[Dataset excerpts]
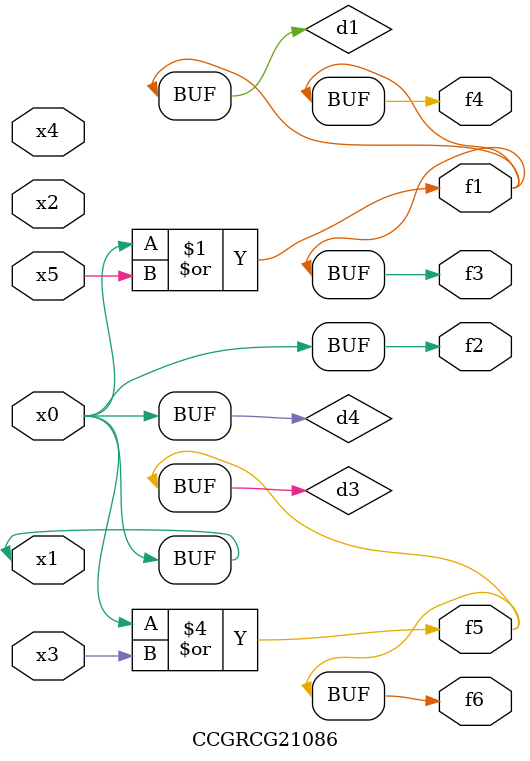
<source format=v>
module CCGRCG21086(
	input x0, x1, x2, x3, x4, x5,
	output f1, f2, f3, f4, f5, f6
);

	wire d1, d2, d3, d4;

	or (d1, x0, x5);
	xnor (d2, x1, x4);
	or (d3, x0, x3);
	buf (d4, x0, x1);
	assign f1 = d1;
	assign f2 = d4;
	assign f3 = d1;
	assign f4 = d1;
	assign f5 = d3;
	assign f6 = d3;
endmodule

</source>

### About this task
Every line in the data above that contains the word "assign" counts; report how many there are and nothing more.

### Exercise answer
6